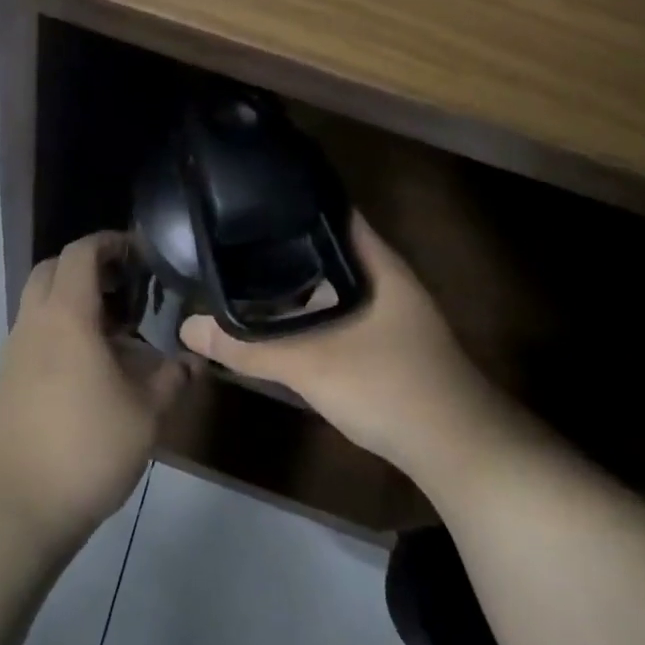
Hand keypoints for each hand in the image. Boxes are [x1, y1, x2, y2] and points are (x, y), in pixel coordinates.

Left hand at [0, 232, 187, 550]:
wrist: (11, 507)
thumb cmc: (85, 449)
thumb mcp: (145, 415)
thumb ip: (171, 379)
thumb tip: (190, 361)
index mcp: (66, 316)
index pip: (81, 253)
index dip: (109, 242)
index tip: (139, 252)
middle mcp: (34, 322)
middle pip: (52, 269)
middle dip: (88, 267)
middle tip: (125, 289)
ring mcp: (13, 351)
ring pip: (40, 303)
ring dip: (73, 302)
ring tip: (114, 334)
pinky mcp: (5, 380)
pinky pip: (34, 335)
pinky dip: (60, 332)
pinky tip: (89, 370)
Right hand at [180, 215, 514, 488]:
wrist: (458, 451)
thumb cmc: (389, 386)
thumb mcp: (310, 365)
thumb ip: (247, 346)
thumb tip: (187, 327)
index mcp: (375, 261)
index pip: (330, 208)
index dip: (290, 196)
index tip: (246, 193)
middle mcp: (382, 276)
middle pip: (325, 244)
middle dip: (281, 239)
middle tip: (230, 233)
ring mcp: (387, 309)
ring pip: (330, 280)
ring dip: (294, 278)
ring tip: (242, 268)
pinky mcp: (383, 339)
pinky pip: (336, 308)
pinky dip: (307, 308)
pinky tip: (276, 318)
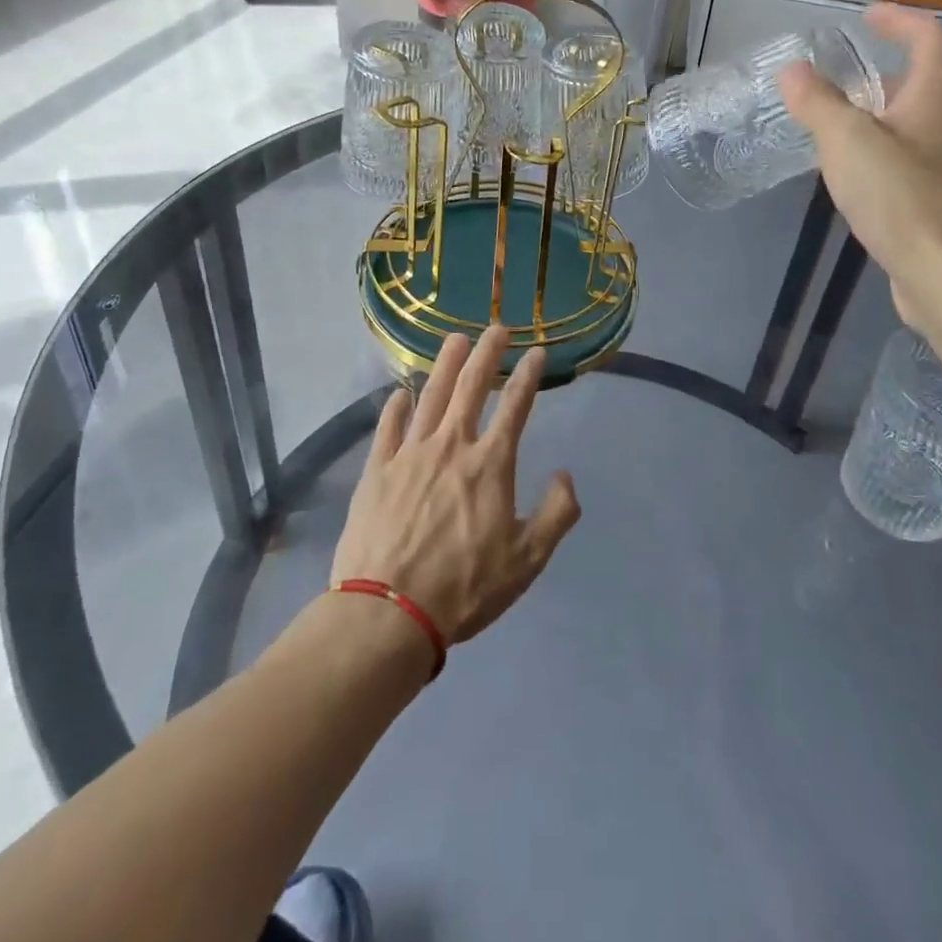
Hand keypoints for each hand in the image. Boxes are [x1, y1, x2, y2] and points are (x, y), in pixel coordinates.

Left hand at [332, 326, 580, 644]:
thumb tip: (565, 475)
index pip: (515, 406)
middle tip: (496, 328)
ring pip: (430, 396)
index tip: (536, 352)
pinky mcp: (376, 470)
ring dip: (444, 365)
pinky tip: (400, 393)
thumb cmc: (464, 588)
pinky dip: (396, 407)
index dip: (527, 375)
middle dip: (487, 353)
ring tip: (455, 339)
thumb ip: (556, 514)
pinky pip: (388, 428)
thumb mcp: (527, 561)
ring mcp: (409, 454)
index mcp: (490, 464)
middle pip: (471, 387)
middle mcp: (451, 446)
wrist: (388, 613)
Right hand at [778, 3, 941, 326]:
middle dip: (888, 70)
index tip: (866, 16)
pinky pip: (919, 157)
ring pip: (924, 121)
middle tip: (845, 75)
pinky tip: (862, 174)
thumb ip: (817, 102)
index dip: (897, 19)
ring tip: (845, 123)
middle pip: (929, 78)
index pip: (928, 34)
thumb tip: (793, 70)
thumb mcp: (847, 141)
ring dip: (888, 113)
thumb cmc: (905, 196)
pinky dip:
==================================================
WHAT THE EXERCISE ASKS: The answer should consist only of the lines from the one with "ring mcp: (387, 309)" through the last line of the material above, copied exactly, with no pictures.

ANSWER AREA:
ring mcp: (387, 309)
ring pip: (330, 280)
ring dip: (294, 278)
ring tip: (242, 268)
pinky mcp: (383, 339)
pinky pip: (336, 308)
pinky dip: (307, 308)
pinky tip: (276, 318)
Hand keypoints for each hand in the image. Boxes are [x1, y1, x2, y2] and points are (x, y), in pixel coordinates.

Left hand at [332, 326, 580, 644]:
thumb tip: (565, 475)
index pip: (515, 406)
middle tip: (496, 328)
ring pip: (430, 396)
index tip: (536, 352)
pinky mcp: (376, 470)
ring dip: (444, 365)
pinky tip: (400, 393)
thumb cmc: (464, 588)
pinky dip: (396, 407)
index dip: (527, 375)
middle dip: (487, 353)
ring tip: (455, 339)
thumb ip: (556, 514)
pinky pip: (388, 428)
thumb mcp: (527, 561)
ring mcp: (409, 454)
index mcp: (490, 464)
middle pip: (471, 387)
middle mcp: (451, 446)
wrist: (388, 613)
Right hand at [778, 3, 941, 326]:
middle dip: (888, 70)
index tip: (866, 16)
pinky pip: (919, 157)
ring pip: (924, 121)
middle tip: (845, 75)
pinky tip: (862, 174)
thumb ip: (817, 102)
index dip: (897, 19)
ring tip: (845, 123)
middle pip: (929, 78)
index pip: (928, 34)
thumb tip: (793, 70)
thumb mcp: (847, 141)
ring dip: (888, 113)
thumb cmc: (905, 196)
pinky dip:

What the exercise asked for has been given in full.